Fig. 6.. Polarization PA–pulse phase distribution of bright single pulses (S/N > 20).
We compare the polarization PAs of the Westerbork bursts (red bars) and that of the FAST pulses (blue bars) after derotating them to infinite frequency. Note that the Westerbork bursts (Wb #1 and Wb #2) and the FAST #1 burst are placed in arbitrary phases for convenience of comparison. We cannot extend our timing solutions to compute the phases of those bursts accurately. For the FAST pulses, we assumed a fixed RM of 111 rad m−2. The size of each FAST data point is proportional to the S/N of the pulse, and the reference marker of S/N = 20 is plotted. The solid contour labeled with 1σ is the 68% contour of the cumulative distribution of FAST PAs derived from a Gaussian kernel density estimation (43).
Fig. 7.
Fig. 7.. Pulse bandwidth and center frequency distribution of SGR J1935+1054.
(A) A downsampled snapshot of a single pulse that is smoothed using a Gaussian filter of a two-pixel radius. The resulting smoothed image is fitted with a 2D vertical Gaussian profile (the yellow contour in the inlet marks the 1σ radius ellipse, and the red marks the 2σ radius). We take the center of the resulting vertical Gaussian profile as the central frequency of the pulse and two times the best-fit Gaussian width (encompassing 95% of the pulse energy) as the characteristic bandwidth for the single pulse. (B) The distribution of the central frequency and bandwidth for the pulses.

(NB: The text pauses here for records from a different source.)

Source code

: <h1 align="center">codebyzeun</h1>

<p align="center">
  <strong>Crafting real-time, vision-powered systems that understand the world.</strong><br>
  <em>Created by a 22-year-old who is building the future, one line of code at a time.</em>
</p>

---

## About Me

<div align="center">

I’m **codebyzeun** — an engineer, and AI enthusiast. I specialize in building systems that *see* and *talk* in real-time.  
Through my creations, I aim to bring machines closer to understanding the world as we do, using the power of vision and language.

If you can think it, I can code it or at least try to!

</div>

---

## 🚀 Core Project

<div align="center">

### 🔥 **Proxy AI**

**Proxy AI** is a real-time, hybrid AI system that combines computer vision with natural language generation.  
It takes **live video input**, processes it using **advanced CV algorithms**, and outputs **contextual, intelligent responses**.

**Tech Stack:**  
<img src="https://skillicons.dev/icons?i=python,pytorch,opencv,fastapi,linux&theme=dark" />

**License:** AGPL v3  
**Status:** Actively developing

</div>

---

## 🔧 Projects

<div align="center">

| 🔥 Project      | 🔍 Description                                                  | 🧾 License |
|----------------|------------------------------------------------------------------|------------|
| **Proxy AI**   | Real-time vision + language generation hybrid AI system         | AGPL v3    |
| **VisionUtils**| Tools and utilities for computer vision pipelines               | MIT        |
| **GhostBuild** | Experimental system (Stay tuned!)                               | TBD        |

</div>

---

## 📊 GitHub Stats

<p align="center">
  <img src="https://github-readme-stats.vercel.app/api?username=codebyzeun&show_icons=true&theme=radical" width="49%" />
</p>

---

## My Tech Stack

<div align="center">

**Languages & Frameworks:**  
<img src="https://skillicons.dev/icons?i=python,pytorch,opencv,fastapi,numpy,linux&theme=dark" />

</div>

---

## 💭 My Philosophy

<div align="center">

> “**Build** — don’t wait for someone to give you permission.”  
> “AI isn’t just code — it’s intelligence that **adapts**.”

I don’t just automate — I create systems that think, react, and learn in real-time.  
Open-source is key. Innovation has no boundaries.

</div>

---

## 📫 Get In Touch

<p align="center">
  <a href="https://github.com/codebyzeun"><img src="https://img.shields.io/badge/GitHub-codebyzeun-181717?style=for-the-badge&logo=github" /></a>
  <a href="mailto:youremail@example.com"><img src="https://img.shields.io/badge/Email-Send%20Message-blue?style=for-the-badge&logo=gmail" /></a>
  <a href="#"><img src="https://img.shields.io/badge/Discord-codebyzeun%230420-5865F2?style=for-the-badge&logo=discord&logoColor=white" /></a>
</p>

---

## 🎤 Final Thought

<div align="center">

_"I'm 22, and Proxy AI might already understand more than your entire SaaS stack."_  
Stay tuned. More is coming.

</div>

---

Some pulses’ emission comes mainly from one side of the observing band; their central frequency could be outside the observable range, and their bandwidth could be larger than the observable bandwidth (450 MHz). In these cases, we plotted them using gray points. In (C), we show two histograms; the step histogram shows the distribution of center frequencies for all pulses, and the filled histogram shows the pulses with center frequency inside of our observable range and bandwidth smaller than our observable bandwidth. Similarly, (D) shows the distribution of best-fit bandwidths of all the pulses and pulses with reasonable fit parameters.
Fig. 8.
Fig. 8.. The waiting time and energy distribution of SGR J1935+2154.

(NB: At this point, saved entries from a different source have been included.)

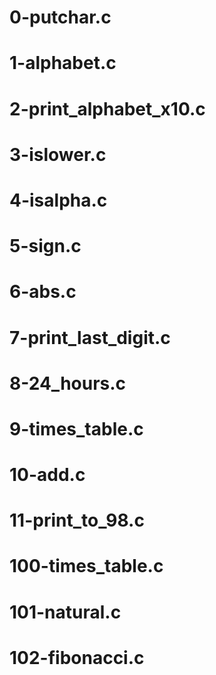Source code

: # 0-putchar.c
# 1-alphabet.c
# 2-print_alphabet_x10.c
# 3-islower.c
# 4-isalpha.c
# 5-sign.c
# 6-abs.c
# 7-print_last_digit.c
# 8-24_hours.c
# 9-times_table.c
# 10-add.c
# 11-print_to_98.c
# 100-times_table.c
# 101-natural.c
# 102-fibonacci.c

(A) The waiting time distribution. The vertical dashed line marks the period of the pulsar. We fit the millisecond-scale waiting times (red dashed curve) with a normal distribution in the logarithmic scale and find a peak at 5(1) ms with a σ of 0.6(1) dex. (B) Energy distributions of the single pulses in the October 2020 episode–filled histogram: the detected energy distribution of the SGR J1935+2154’s single pulses. Red error bars, the estimated energy distribution after correcting for the sample completeness. Solid curve, the best-fit log-normal distribution curve.
Fig. 9.
Fig. 9.. The illustration of a possible picture for SGR J1935+2154’s radio and x-ray emission geometry.

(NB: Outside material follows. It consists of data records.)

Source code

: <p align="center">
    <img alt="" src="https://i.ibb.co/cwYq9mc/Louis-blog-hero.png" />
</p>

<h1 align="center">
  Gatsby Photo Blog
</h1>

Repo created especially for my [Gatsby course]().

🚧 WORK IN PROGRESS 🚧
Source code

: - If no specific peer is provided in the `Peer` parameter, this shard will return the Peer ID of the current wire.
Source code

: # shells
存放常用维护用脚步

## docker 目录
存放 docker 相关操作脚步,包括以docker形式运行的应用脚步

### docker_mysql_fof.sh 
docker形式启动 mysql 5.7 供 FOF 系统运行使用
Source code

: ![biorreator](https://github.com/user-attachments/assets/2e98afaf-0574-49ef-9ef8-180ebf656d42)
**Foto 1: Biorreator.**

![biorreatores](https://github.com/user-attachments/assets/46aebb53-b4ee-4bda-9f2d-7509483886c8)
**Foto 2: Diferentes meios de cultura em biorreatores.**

The x-ray hot spot (orange region) lies on the opposite side of the pulsar emission zone (red star), leading to a ≃180° phase difference between the x-ray peak and the radio pulses. We also illustrate in purple an emission geometry for FRB20200428 deduced from the illustrated pulsar emission geometry assuming a dipolar magnetic field. Note that this illustration is not to scale because that dipolar magnetic field line only starts to bend over at an altitude ≳104 Rns for such a slowly rotating magnetar.